City lights outshine sandy beaches in Penang

GEORGE TOWN: Easy access to a wide variety of food and a line-up of diverse cultural activities and fun-filled events seem to have made tourist accommodations in the city centre more popular than those on the beaches.

Penang is famed as an island state and Batu Feringghi, the most well-known destination, used to be packed with holidaymakers indulging in the sunshine and beautiful beaches.

This has changed, somewhat.

Malaysian Association of Hotels’ Penang chapter chairman Tony Goh said city hotels are seeing better times, surpassing the occupancy rate of beach resorts.

He said this had become more apparent with the increase of events downtown since May.

“The occupancy rate of city hotels picked up from mid-May, thanks to the increase in corporate and business events as well as more visitors seeking leisure (activities) or medical treatment.

“Tourists prefer the convenience of being closer to places of interest and eateries, and there are more choices in the city,” he added.

Goh said that even so, the beach resorts are still doing well as leisure travellers prefer them.

“While beach resorts have higher occupancy on weekends and public holidays, hotels in the city do better on weekdays,” he said, adding that hotels under the association, with a total room inventory of some 16,000, recorded an average occupancy rate of between 60% and 80% on weekends.

Prestige Hotel general manager Melvin Ooi said holidaymakers, especially domestic tourists, would opt for town hotels due to their accessibility to cultural activities, food, entertainment and other services.

“George Town is famous for its variety of hawker fare and historical sites. As for beach hotels, they are traditionally known to seasonal guests.

“Collaborative efforts must be carried out to attract guests beyond the traditional summer or holiday seasons,” he added.

Shangri-La Rasa Sayang Resort and Spa communications director Suleiman Tunku Abdul Rahman said most of the hotel guests were from China, the Middle East and Europe.

He also said the market is now different compared to the time when Batu Feringghi was the main spot for hotel stays and tourism products.

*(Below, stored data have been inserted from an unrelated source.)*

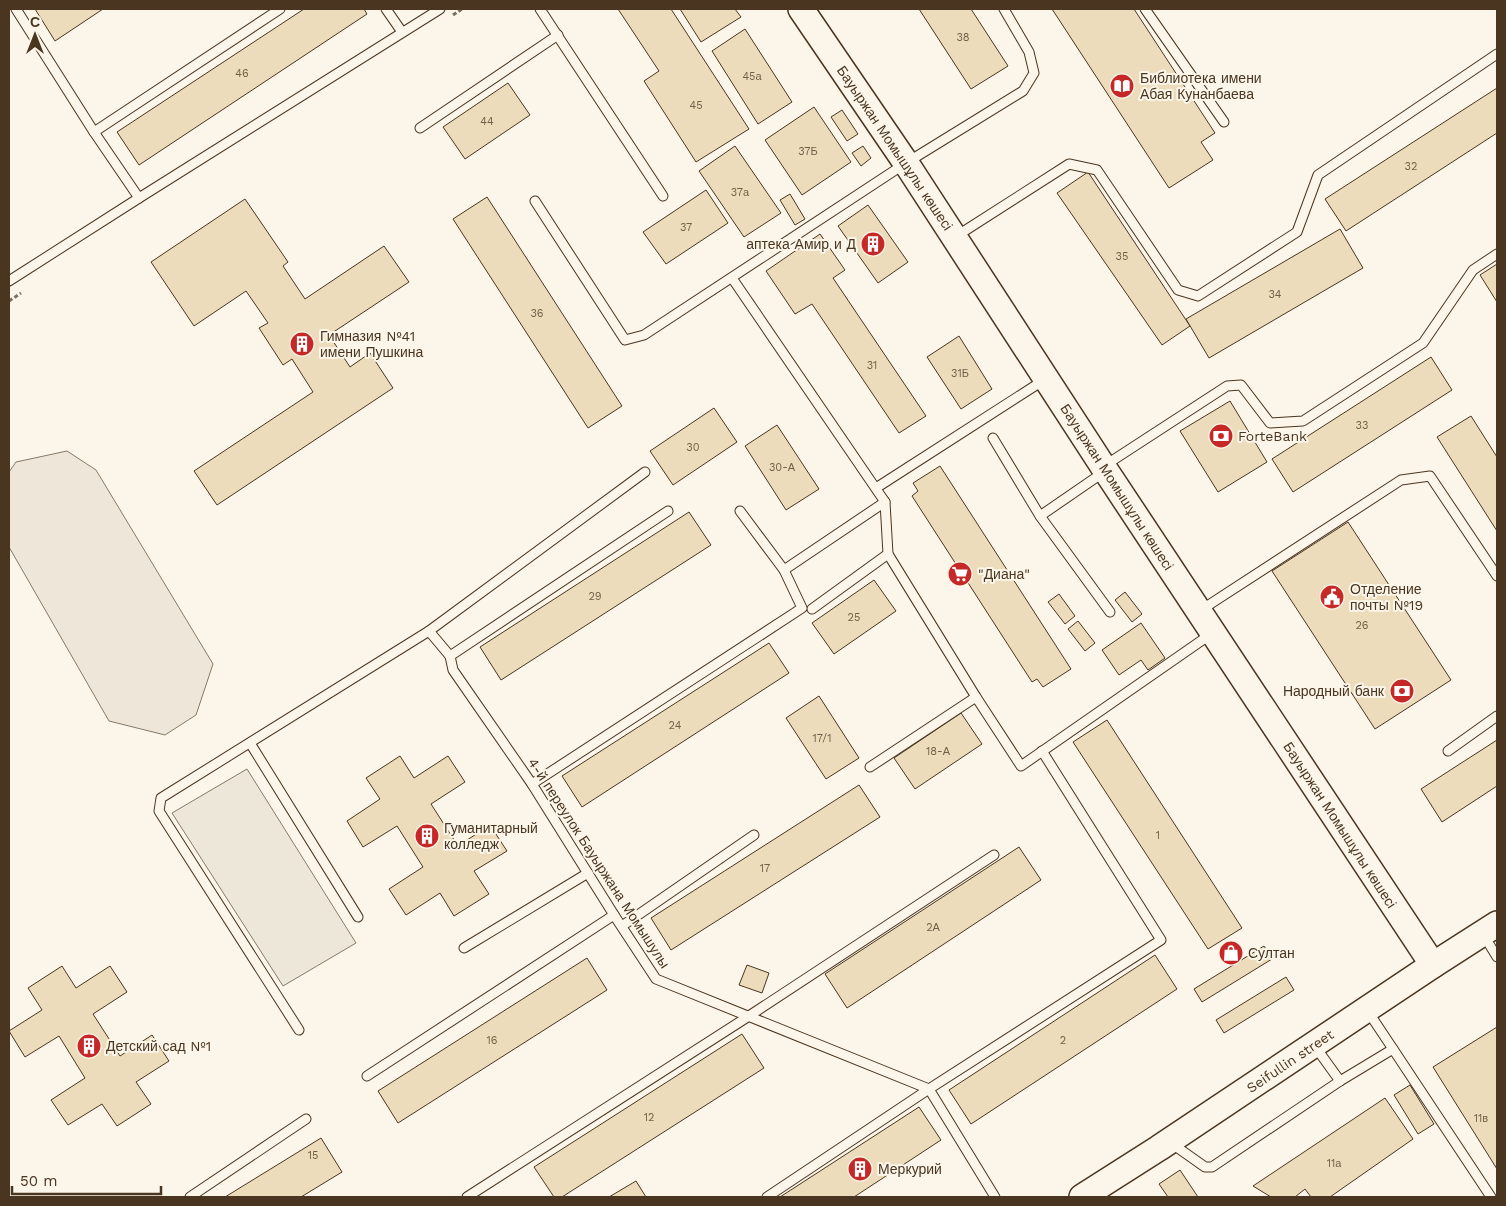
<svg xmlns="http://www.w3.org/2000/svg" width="1506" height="1206" font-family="'Work Sans',sans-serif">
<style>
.green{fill:#ede6d9;stroke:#887966}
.parking{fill:#ede7d9;stroke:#887966}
.building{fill:#ecdcbc;stroke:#4a3520}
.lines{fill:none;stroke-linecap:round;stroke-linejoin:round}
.lane-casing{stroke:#4a3520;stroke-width:11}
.secondary-casing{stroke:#4a3520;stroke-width:28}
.path{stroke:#7f6f5c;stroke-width:3;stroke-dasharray:4 2.5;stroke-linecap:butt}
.lane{stroke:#fbf6e9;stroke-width:9}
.secondary{stroke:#fbf6e9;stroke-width:25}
.labels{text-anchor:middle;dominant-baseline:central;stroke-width:4;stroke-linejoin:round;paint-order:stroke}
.number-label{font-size:11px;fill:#725f47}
.poi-label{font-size:14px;fill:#4a3520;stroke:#fbf6e9;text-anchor:start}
.street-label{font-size:14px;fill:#4a3520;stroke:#fbf6e9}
</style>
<rect width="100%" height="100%" fill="#fbf6e9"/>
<polygon class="green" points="67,451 96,470 213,664 196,715 165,735 109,721 9,547 9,472 16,462"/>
<polygon class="parking" points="247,769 356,943 283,986 172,813"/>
<g class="building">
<polygon points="35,9 103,9 55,41"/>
<polygon points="304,9 364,9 367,14 139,165 117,132"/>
<polygon points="618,9 671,9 749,129 696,162 644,81 659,71"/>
<polygon points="680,9 735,9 741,17 701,42"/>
<polygon points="919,9 971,9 1008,66 971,89"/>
<polygon points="1052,9 1134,9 1215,133 1201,142 1213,160 1169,188"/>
<polygon points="745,29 792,102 758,124 712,51"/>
<polygon points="508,83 530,115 465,159 443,127"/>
<polygon points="1497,88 1497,133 1346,231 1325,199"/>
<polygon points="814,107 851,162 802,195 765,140"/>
<polygon points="842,110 858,134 847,141 831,117"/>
<polygon points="735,146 781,213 744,237 699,171"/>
<polygon points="863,146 871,158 861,166 852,153"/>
<polygon points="1088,172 1190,326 1162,345 1057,193"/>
<polygon points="706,190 728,223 666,264 643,232"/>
<polygon points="790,194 805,219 795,225 780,200"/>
<polygon points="487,197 622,406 588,428 453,219"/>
<polygon points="245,199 288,262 283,266 305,299 384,246 409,282 329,335 350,367 370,353 393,388 217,505 194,471 313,392 292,359 283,365 259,328 268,323 246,291 194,326 151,262"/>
<polygon points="868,205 908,262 878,283 838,226"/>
<polygon points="1340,229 1363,268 1209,358 1186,319"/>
<polygon points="820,234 845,270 833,278 926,416 899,433 812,304 795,314 766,271"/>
<polygon points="1497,264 1497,302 1480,275"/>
<polygon points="959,336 992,389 961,409 927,357"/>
<polygon points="1431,357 1452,390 1293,492 1272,459"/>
<polygon points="1230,401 1267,462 1218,492 1180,431"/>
<polygon points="714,408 737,442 673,485 650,451"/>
<polygon points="1471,416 1497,457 1497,531 1437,437"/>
<polygon points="777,425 819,489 786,510 745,446"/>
<polygon points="940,466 1071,669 1043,687 1037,679 1032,682 912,496 918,491 913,483"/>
<polygon points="689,512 711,545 501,680 480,647"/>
<polygon points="1348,522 1451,680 1375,729 1272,571"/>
<polygon points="874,580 896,611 834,654 812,623"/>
<polygon points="1125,592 1142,614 1132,622 1115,600"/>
<polygon points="1059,594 1075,616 1065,624 1048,602"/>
<polygon points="1078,621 1095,643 1085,651 1068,629"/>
<polygon points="1141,623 1165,658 1148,670 1141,660 1119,675 1102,650"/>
<polygon points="769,643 789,673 582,807 562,776"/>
<polygon points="819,696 859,758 826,779 786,718"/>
<polygon points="961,713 982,744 915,789 894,758"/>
<polygon points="1107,720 1242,928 1208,949 1073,742"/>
<polygon points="1497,740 1497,786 1442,822 1421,789"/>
<polygon points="400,756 414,778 448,756 465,782 431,804 458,846 490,825 507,851 474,871 489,894 454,916 440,893 406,915 389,889 423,867 397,826 363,847 347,821 380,799 366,778"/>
<polygon points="859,785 880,817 671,950 651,918"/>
<polygon points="1019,847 1041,880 847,1008 825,974"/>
<polygon points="1264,946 1272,959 1202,1002 1194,989"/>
<polygon points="1155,955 1177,989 971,1124 949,1090"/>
<polygon points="587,958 607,990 398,1123 378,1091"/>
<polygon points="747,965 769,973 762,993 739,985"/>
<polygon points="62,966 76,988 110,966 127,992 93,1014 120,1056 152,1035 169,1061 136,1082 151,1104 117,1126 102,1104 68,1125 51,1100 85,1078 59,1036 25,1057 9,1031 42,1010 28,988"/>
<polygon points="1286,977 1294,990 1224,1033 1216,1020"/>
<polygon points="1497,1027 1497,1169 1433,1067"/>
<polygon points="742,1034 764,1068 562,1197 554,1197 534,1167"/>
<polygon points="1410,1085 1434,1124 1418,1134 1394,1095"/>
<polygon points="1385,1098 1413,1139 1330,1197 1311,1197 1305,1189 1295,1197 1271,1197 1253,1186"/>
<polygon points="919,1107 941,1140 854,1197 780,1197"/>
<polygon points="321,1138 342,1172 301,1197 225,1197"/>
<polygon points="1180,1170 1198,1197 1168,1197 1159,1184"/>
<polygon points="636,1181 646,1197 609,1197"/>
</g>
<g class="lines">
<defs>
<g id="lane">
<polyline points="16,9 94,132 139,198 440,9"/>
<polyline points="386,9 402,32"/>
<polyline points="540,9 663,196"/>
<polyline points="1145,9 1224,122"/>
<polyline points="420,128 558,35"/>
<polyline points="94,132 280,9"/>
<polyline points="535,201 625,340 644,335 906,163 1023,91 1034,73 1029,52 1004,9"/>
<polyline points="955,237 1069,164 1097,170 1178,290 1198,296 1297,232 1318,175 1497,54"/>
<polyline points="732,278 885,502 888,554 976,697 1021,766 1211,634"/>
<polyline points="9,281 139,198"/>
<polyline points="993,438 1040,516 1104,472"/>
<polyline points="1104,466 1227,386 1241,385 1270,423 1303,421 1423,343 1473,270 1497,254"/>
<polyline points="876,488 1044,380"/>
<polyline points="668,511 450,656 453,670 532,784 614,915 656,979 929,1089 995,1197"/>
<polyline points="1040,516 1110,612"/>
<polyline points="784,570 885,502"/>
<polyline points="812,609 888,554"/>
<polyline points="1201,610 1401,480 1430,476 1497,576"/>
<polyline points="429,631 450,656"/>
<polyline points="250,743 358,917"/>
<polyline points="1448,751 1497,716"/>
<polyline points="870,767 976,697"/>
<polyline points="532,784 802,608 784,570 740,511"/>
<polyline points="622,926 754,835"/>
<polyline points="1483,934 1497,957"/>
<polyline points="464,948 588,873"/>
<polyline points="1367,1010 1393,1049"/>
<polyline points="299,1030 159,811 161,798 429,631 645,472"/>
<polyline points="1314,1045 1340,1081"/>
<polyline points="367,1076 614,915"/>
<polyline points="1171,1143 1205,1167 1212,1167 1340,1081 1393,1049 1491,1197"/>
<polyline points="190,1197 306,1119"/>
<polyline points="467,1197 749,1016 994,855"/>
<polyline points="767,1197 929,1089 1161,940 1042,751"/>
</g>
<g id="secondary">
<polyline points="801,9 906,163 1106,471 1433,965"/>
<polyline points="1082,1197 1159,1148 1433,965 1497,924"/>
</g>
</defs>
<use href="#lane" class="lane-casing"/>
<use href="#secondary" class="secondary-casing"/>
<g class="path">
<polyline points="453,15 462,9"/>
<polyline points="9,301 21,293"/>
</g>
<use href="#lane" class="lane"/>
<use href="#secondary" class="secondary"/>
</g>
<defs>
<symbol id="library-disc" viewBox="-11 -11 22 22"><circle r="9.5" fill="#c62828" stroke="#fbf6e9"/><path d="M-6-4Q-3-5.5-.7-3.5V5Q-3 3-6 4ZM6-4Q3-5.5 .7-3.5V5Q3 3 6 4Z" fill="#fff"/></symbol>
<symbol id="building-disc" viewBox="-11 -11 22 22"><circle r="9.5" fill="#c62828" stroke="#fbf6e9"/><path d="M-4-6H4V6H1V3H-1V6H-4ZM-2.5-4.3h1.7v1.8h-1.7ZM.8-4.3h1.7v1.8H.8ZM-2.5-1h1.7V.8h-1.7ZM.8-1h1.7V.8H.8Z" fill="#fff"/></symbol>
<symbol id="bank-disc" viewBox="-11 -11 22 22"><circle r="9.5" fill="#c62828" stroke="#fbf6e9"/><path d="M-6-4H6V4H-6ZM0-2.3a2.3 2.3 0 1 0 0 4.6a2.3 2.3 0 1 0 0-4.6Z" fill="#fff"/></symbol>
<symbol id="supermarket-disc" viewBox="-11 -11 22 22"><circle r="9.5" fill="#c62828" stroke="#fbf6e9"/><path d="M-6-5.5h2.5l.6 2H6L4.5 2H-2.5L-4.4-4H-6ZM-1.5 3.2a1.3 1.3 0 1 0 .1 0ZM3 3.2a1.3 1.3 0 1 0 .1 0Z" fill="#fff"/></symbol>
<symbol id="civic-disc" viewBox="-11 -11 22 22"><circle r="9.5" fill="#c62828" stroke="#fbf6e9"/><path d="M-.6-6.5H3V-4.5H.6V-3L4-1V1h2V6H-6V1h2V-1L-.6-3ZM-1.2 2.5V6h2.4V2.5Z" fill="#fff"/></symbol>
<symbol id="shop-disc" viewBox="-11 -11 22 22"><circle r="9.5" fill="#c62828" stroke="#fbf6e9"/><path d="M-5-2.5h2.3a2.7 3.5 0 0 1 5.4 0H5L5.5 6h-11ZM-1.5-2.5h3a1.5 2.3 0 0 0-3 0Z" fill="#fff"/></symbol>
</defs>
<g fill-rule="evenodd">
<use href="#library-disc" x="1108" y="72" width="28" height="28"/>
<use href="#building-disc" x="859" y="230" width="28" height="28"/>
<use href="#building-disc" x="288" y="330" width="28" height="28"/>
<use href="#bank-disc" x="1207" y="422" width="28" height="28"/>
<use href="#supermarket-disc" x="946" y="560" width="28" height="28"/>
<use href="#civic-disc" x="1318" y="583" width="28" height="28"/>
<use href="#bank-disc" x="1388" y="677" width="28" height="28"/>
<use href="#building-disc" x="413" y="822" width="28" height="28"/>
<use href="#shop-disc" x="1217" y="939" width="28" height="28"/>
<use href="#building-disc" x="75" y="1032" width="28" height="28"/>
<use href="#building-disc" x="846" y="1155" width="28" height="28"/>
</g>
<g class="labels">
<g class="number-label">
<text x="963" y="37">38</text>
<text x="242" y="73">46</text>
<text x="752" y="76">45а</text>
<text x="696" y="105">45</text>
<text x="487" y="121">44</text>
<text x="808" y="151">37Б</text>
<text x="1411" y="166">32</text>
<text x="740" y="192">37а</text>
<text x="686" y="227">37</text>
<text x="1122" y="256">35</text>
<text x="1275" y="294">34</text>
<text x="537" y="313">36</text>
<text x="872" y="365">31</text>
<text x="960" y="373">31Б</text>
<text x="1362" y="425">33</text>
<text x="693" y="447">30</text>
<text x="782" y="467">30-А</text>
<text x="595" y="596">29</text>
<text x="854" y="617">25</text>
<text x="1362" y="625">26</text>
<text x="675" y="725">24</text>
<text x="822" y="738">17/1</text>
<text x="938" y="751">18-А</text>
<text x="1158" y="835">1</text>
<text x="765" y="868">17</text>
<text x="933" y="927">2А</text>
<text x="492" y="1040">16</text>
<text x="1063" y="1040">2</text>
<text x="649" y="1117">12</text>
<text x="1481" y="1118">11в</text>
<text x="313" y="1155">15</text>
<text x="1334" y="1163">11а</text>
</g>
<g class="poi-label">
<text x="1140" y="78">Библиотека имени<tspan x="1140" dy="16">Абая Кунанбаева</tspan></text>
<text x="856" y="244" text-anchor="end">аптека Амир и Д</text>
<text x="320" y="336">Гимназия №41<tspan x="320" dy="16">имени Пушкина</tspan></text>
<text x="1238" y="436">ForteBank</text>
<text x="978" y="574">"Диана"</text>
<text x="1350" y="589">Отделение<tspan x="1350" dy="16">почты №19</tspan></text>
<text x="1384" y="691" text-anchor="end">Народный банк</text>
<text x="444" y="828">Гуманитарный<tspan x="444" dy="16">колледж</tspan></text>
<text x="1248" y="953">Султан</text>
<text x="106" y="1046">Детский сад №1</text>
<text x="878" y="1169">Меркурий</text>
</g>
<g class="street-label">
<text transform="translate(895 148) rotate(56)">Бауыржан Момышұлы көшесі</text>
<text transform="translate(1117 487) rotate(57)">Бауыржан Момышұлы көшесі</text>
<text transform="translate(1340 825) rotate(57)">Бауыржан Момышұлы көшесі</text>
<text transform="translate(599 863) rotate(57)">4-й переулок Бауыржана Момышулы</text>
<text transform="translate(1290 1061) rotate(-34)">Seifullin street</text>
</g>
</g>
<rect width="1506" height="1206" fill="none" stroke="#4a3520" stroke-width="20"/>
<g transform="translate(35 35)" stroke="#fbf6e9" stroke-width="4" paint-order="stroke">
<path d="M0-4L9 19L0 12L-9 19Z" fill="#4a3520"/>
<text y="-8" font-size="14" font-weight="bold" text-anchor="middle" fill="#4a3520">С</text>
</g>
<path d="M12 1186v8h149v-8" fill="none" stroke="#4a3520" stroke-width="2.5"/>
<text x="20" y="1186" font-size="15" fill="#4a3520" stroke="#fbf6e9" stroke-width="4" paint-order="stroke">50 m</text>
</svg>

“It is a bit slower now because there are many hotels in George Town.

“There is a line-up of programmes in town, such as the George Town Festival and Penang International Food Festival, which have become the latest tourist attractions,” he added.

Suleiman said in the 1980s, there were many beach-related activities and carnivals held along the coastline of Batu Feringghi.

“For now, almost all programmes are being held in the city centre.

“Perhaps in the future, some programmes can be conducted in Batu Ferringhi to bring back its glory, something creative that can attract the tourists,” he added.

Azran Hassan, 45, from Kuala Lumpur, said he would still prefer to seek accommodations at the beachfront although these resorts are pricier.

“Even the hawker food here is expensive, so those who want to spend their holiday at the beach must be prepared to fork out extra money.

“More programmes should be held in this tourism belt to bring back the crowds,” he said.